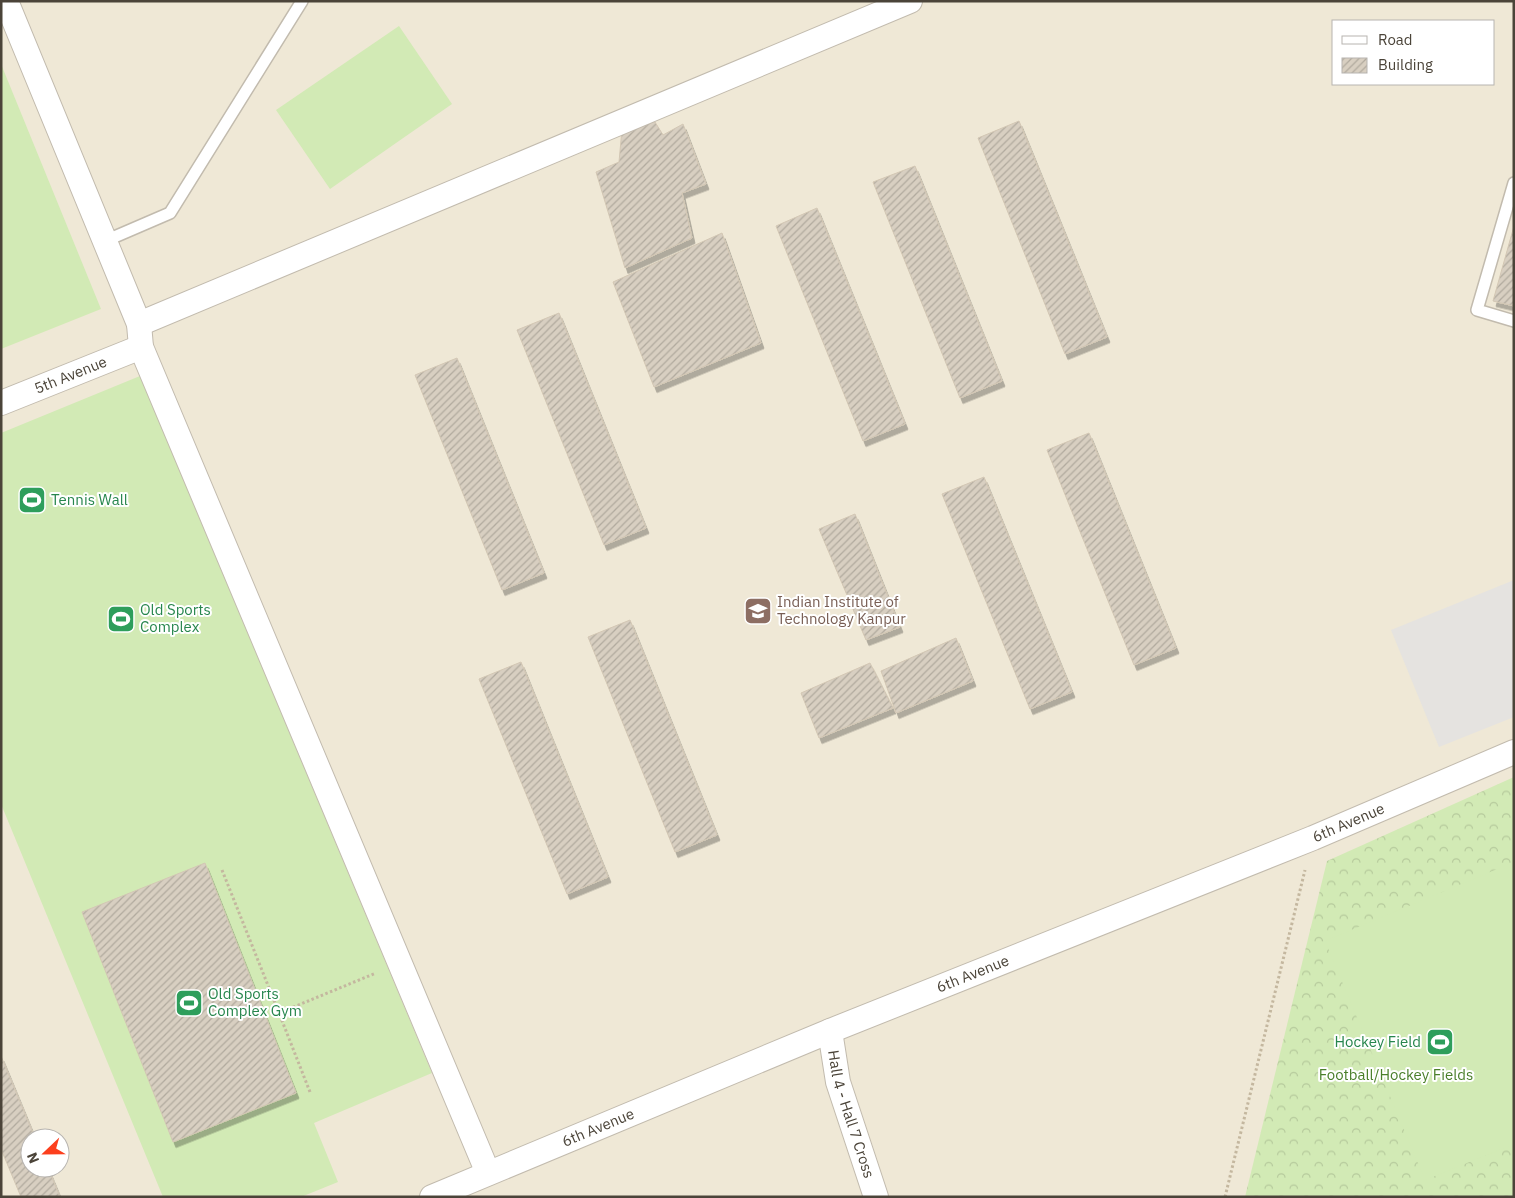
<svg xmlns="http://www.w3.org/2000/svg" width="1515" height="1198" viewBox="0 0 1515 1198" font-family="'IBM Plex Sans',sans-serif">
<defs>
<pattern id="forest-crowns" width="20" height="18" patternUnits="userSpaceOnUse" patternTransform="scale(1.25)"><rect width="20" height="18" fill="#d2eab5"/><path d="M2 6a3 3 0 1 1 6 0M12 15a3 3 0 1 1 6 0" fill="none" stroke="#b6ca9c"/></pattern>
<pattern id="building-hatch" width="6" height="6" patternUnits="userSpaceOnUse" patternTransform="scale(1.25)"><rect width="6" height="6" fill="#d8cfc1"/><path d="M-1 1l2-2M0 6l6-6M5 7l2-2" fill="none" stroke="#b1aa9e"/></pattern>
<filter id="shadow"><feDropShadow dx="3" dy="5.5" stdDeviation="0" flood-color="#0004"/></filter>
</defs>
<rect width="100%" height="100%" fill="#f6f3ec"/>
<!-- education -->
<path fill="#efe8d6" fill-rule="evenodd" d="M1,1h1513v1196h-1513zM1334,21h160v63h-160zM30,1138h30v30h-30z"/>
<!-- forest -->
<polygon fill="url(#forest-crowns)" points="1514,777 1514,1197 1245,1197 1327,861"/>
<!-- pitch -->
<g fill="#d2eab5">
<polygon points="399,26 452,104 330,189 276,110"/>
<polygon points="1,64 101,309 1,349"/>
<polygon points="140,376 432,1073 314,1123 338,1182 301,1197 163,1197 1,804 1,433"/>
<polygon points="1514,862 1514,1144 1425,1180 1325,941"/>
</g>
<!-- parking -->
<polygon fill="#e5e3e0" points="1514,580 1514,717 1439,747 1391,630"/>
<!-- building -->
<g fill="url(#building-hatch)" stroke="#d3c7b4" filter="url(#shadow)">
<polygon points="1019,121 1107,337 1065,354 978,138"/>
<polygon points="655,122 663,135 683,124 706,184 682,193 692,238 625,268 596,172 619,162 622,129"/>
<polygon points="915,166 1002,381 960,398 873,182"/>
<polygon points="817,208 905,424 863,441 776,226"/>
<polygon points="1514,226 1514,306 1493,301"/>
<polygon points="722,233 761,343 654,387 613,282"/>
<polygon points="559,313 646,528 604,545 517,330"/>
<polygon points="457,358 544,573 502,590 415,375"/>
<polygon points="1089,433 1176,648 1134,665 1047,450"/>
<polygon points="984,477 1072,692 1030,709 942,494"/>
<polygon points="855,514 900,627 866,640 819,529"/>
<polygon points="630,620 717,835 675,852 588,637"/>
<polygon points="956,638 973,681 896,713 881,671"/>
<polygon points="521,662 608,877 567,894 479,679"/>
<polygon points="870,663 893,708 819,738 801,693"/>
<polygon points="205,863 296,1093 173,1142 82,912"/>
<polygon points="1,1056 35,1138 30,1138 30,1168 48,1168 60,1197 21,1197 1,1149"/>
</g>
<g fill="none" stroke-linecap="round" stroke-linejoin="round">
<!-- lane casing -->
<g stroke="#c2bbae" stroke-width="14">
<g id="lane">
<polyline points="1514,183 1477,310 1514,321"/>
<polyline points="105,241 170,213 302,1"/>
</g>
</g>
<!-- street casing -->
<g stroke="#c2bbae" stroke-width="26">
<g id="street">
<polyline points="6,1 139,324 141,347 488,1173"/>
<polyline points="139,324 910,1"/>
<path id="s1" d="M1,403l140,-56"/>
<path id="s2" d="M830,1031l8,51 38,115"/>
<path id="s3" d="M432,1197l398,-166 483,-193 201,-86"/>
</g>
</g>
<!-- path -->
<g stroke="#c4b79f" stroke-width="3" stroke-dasharray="2.5 2.5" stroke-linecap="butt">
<polyline points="222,870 279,1013"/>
<polyline points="310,1092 279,1013 376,973"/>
<polyline points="1225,1197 1305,870"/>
</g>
<!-- lane -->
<use href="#lane" stroke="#fff" stroke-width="11"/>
<!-- street -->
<use href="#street" stroke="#fff" stroke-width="24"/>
</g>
<!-- icons -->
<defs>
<g id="stadium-square" transform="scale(1.4375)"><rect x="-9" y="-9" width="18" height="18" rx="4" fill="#2e9e5b" stroke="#fff"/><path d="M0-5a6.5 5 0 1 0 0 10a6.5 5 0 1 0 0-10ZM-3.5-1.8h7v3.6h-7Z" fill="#fff"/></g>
<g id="university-square" transform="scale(1.4375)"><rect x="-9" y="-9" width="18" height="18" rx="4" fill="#8d6e63" stroke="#fff"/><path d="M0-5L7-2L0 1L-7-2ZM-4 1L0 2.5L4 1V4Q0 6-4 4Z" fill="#fff"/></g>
</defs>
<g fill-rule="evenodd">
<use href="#stadium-square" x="32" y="500"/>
<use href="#university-square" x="758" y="611"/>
<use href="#stadium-square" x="121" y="619"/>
<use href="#stadium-square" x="189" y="1003"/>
<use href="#stadium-square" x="1440" y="1042"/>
</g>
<g text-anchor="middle" stroke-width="4" stroke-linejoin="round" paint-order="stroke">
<!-- street labels -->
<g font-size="15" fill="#4b4439" stroke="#fff">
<text dy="5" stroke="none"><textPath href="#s1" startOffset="75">5th Avenue</textPath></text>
<text dy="5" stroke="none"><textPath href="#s3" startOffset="990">6th Avenue</textPath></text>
<text dy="5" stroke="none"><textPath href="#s3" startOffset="585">6th Avenue</textPath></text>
<text dy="5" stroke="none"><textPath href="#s2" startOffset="86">Hall 4 - Hall 7 Cross</textPath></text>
<text dy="5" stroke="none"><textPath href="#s3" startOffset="180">6th Avenue</textPath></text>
</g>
<!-- leisure labels -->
<g font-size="15" fill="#27864d" stroke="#fff" text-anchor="start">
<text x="51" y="505">Tennis Wall</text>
<text x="140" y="615">Old Sports<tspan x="140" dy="17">Complex</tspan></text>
<text x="208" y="999">Old Sports<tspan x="208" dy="17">Complex Gym</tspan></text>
<text x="1421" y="1047" text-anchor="end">Hockey Field</text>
</g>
<!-- education labels -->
<g font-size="15" fill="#785e54" stroke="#fff" text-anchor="start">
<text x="777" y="607">Indian Institute of<tspan x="777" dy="17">Technology Kanpur</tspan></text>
</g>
<!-- park labels -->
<g font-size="15" fill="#4a7f2a" stroke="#fff">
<text x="1396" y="1080">Football/Hockey Fields</text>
</g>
</g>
<!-- border -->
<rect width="1515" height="1198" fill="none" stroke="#4b4439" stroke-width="5"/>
<!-- legend -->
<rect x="1332" y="20" width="162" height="65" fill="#ffffff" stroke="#b7b4b0"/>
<rect x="1342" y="36" width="25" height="8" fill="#ffffff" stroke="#b7b4b0"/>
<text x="1378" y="45" font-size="15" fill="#4b4439">Road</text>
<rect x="1342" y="58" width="25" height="15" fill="url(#building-hatch)" stroke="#b7b4b0"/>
<text x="1378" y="70" font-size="15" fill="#4b4439">Building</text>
<!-- north arrow -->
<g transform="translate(45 1153) rotate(248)"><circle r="24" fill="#ffffff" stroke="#b7b4b0"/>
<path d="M0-4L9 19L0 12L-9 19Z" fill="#fc3f1d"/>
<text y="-8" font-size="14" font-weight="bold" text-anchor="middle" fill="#4b4439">N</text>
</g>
</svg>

==*==

Retype all of the data above word for word, excluding the pictures.

<svg xmlns="http://www.w3.org/2000/svg" width="1515" height="1198" viewBox="0 0 1515 1198" font-family="'IBM Plex Sans',sans-serif">
<defs>
<pattern id="forest-crowns" width="20" height="18" patternUnits="userSpaceOnUse" patternTransform="scale(1.25)"><rect width="20" height="18" fill="#d2eab5"/><path d="M2 6a3 3 0 1 1 6 0M12 15a3 3 0 1 1 6 0" fill="none" stroke="#b6ca9c"/></pattern>
<pattern id="building-hatch" width="6" height="6" patternUnits="userSpaceOnUse" patternTransform="scale(1.25)"><rect width="6" height="6" fill="#d8cfc1"/><path d="M-1 1l2-2M0 6l6-6M5 7l2-2" fill="none" stroke="#b1aa9e"/></pattern>
<filter id="shadow"><feDropShadow dx="3" dy="5.5" stdDeviation="0" flood-color="#0004"/></filter>
</defs>
<rect width="100%" height="100%" fill="#f6f3ec"/>
<!-- education -->
<path fill="#efe8d6" fill-rule="evenodd" d="M1,1h1513v1196h-1513zM1334,21h160v63h-160zM30,1138h30v30h-30z"/>
<!-- forest -->
<polygon fill="url(#forest-crowns)" points="1514,777 1514,1197 1245,1197 1327,861"/>
<!-- pitch -->
<g fill="#d2eab5">
<polygon points="399,26 452,104 330,189 276,110"/>
<polygon points="1,64 101,309 1,349"/>
<polygon points="140,376 432,1073 314,1123 338,1182 301,1197 163,1197 1,804 1,433"/>
<polygon points="1514,862 1514,1144 1425,1180 1325,941"/>
</g>
<!-- parking -->
<polygon fill="#e5e3e0" points="1514,580 1514,717 1439,747 1391,630"/>
<!-- building -->
<g fill="url(#building-hatch)" stroke="#d3c7b4" filter="url(#shadow)">
<polygon points="1019,121 1107,337 1065,354 978,138"/>
<polygon points="655,122 663,135 683,124 706,184 682,193 692,238 625,268 596,172 619,162 622,129"/>
<polygon points="915,166 1002,381 960,398 873,182"/>
<polygon points="817,208 905,424 863,441 776,226"/>
<polygon points="1514,226 1514,306 1493,301"/>
<polygon points="722,233 761,343 654,387 613,282"/>
<polygon points="559,313 646,528 604,545 517,330"/>
<polygon points="457,358 544,573 502,590 415,375"/>
<polygon points="1089,433 1176,648 1134,665 1047,450"/>
<polygon points="984,477 1072,692 1030,709 942,494"/>
<polygon points="855,514 900,627 866,640 819,529"/>
<polygon points="630,620 717,835 675,852 588,637"/>
<polygon points="956,638 973,681 896,713 881,671"/>
<polygon points="521,662 608,877 567,894 479,679"/>
<polygon points="870,663 893,708 819,738 801,693"/>
<polygon points="205,863 296,1093 173,1142 82,912"/>
<polygon points="1,1056 35,1138 30,1138 30,1168 48,1168 60,1197 21,1197 1,1149"/>
</g>
<g fill="none" stroke-linecap="round" stroke-linejoin="round">
<!-- lane casing -->
<g stroke="#c2bbae" stroke-width="14">
<g id="lane">
<polyline points="1514,183 1477,310 1514,321"/>
<polyline points="105,241 170,213 302,1"/>
</g>
</g>
<!-- street casing -->
<g stroke="#c2bbae" stroke-width="26">
<g id="street">
<polyline points="6,1 139,324 141,347 488,1173"/>
<polyline points="139,324 910,1"/>
<path id="s1" d="M1,403l140,-56"/>
<path id="s2" d="M830,1031l8,51 38,115"/>
<path id="s3" d="M432,1197l398,-166 483,-193 201,-86"/>
</g>
</g>
<!-- path -->
<g stroke="#c4b79f" stroke-width="3" stroke-dasharray="2.5 2.5" stroke-linecap="butt">
<polyline points="222,870 279,1013"/>
<polyline points="310,1092 279,1013 376,973"/>
<polyline points="1225,1197 1305,870"/>
</g>
<!-- lane -->
<use href="#lane" stroke="#fff" stroke-width="11"/>
<!-- street -->
<use href="#street" stroke="#fff" stroke-width="24"/>
</g>
<!-- icons -->
<defs>
<g id="stadium-square" transform="scale(1.4375)"><rect x="-9" y="-9" width="18" height="18" rx="4" fill="#2e9e5b" stroke="#fff"/><path d="M0-5a6.5 5 0 1 0 0 10a6.5 5 0 1 0 0-10ZM-3.5-1.8h7v3.6h-7Z" fill="#fff"/></g>
<g id="university-square" transform="scale(1.4375)"><rect x="-9" y="-9" width="18" height="18" rx="4" fill="#8d6e63" stroke="#fff"/><path d="M0-5L7-2L0 1L-7-2ZM-4 1L0 2.5L4 1V4Q0 6-4 4Z" fill="#fff"/></g>
</defs>
<g fill-rule="evenodd">
<use href="#stadium-square" x="32" y="500"/>
<use href="#university-square" x="758" y="611"/>
<use href="#stadium-square" x="121" y="619"/>
<use href="#stadium-square" x="189" y="1003"/>
<use href="#stadium-square" x="1440" y="1042"/>
</g>
<g text-anchor="middle" stroke-width="4" stroke-linejoin="round" paint-order="stroke">
<!-- street labels -->
<g font-size="15" fill="#4b4439" stroke="#fff">
<text dy="5" stroke="none"><textPath href="#s1" startOffset="75">5th Avenue</textPath></text>
<text dy="5" stroke="none"><textPath href="#s3" startOffset="990">6th Avenue</textPath></text>
<text dy="5" stroke="none"><textPath href="#s3" startOffset="585">6th Avenue</textPath></text>
<text dy="5" stroke="none"><textPath href="#s2" startOffset="86">Hall 4 - Hall 7 Cross</textPath></text>
<text dy="5" stroke="none"><textPath href="#s3" startOffset="180">6th Avenue</textPath></text>
</g>
<!-- leisure labels -->
<g font-size="15" fill="#27864d" stroke="#fff" text-anchor="start">
<text x="51" y="505">Tennis Wall</text>
<text x="140" y="615">Old Sports<tspan x="140" dy="17">Complex</tspan></text>
<text x="208" y="999">Old Sports<tspan x="208" dy="17">Complex Gym</tspan></text>
<text x="1421" y="1047" text-anchor="end">Hockey Field</text>
</g>
<!-- education labels -->
<g font-size="15" fill="#785e54" stroke="#fff" text-anchor="start">
<text x="777" y="607">Indian Institute of<tspan x="777" dy="17">Technology Kanpur</tspan></text>
</g>
<!-- park labels -->
<g font-size="15" fill="#4a7f2a" stroke="#fff">
<text x="1396" y="1080">Football/Hockey Fields</text>
</g>
</g>
<!-- border -->
<rect width="1515" height="1198" fill="none" stroke="#4b4439" stroke-width="5"/>
<!-- legend -->
<rect x="1332" y="20" width="162" height="65" fill="#ffffff" stroke="#b7b4b0"/>
<rect x="1342" y="36" width="25" height="8" fill="#ffffff" stroke="#b7b4b0"/>
<text x="1378" y="45" font-size="15" fill="#4b4439">Road</text>
<rect x="1342" y="58" width="25" height="15" fill="url(#building-hatch)" stroke="#b7b4b0"/>
<text x="1378" y="70" font-size="15" fill="#4b4439">Building</text>
<!-- north arrow -->
<g transform="translate(45 1153) rotate(248)"><circle r="24" fill="#ffffff" stroke="#b7b4b0"/>
<path d="M0-4L9 19L0 12L-9 19Z" fill="#fc3f1d"/>
<text y="-8" font-size="14" font-weight="bold" text-anchor="middle" fill="#4b4439">N</text>
</g>
</svg>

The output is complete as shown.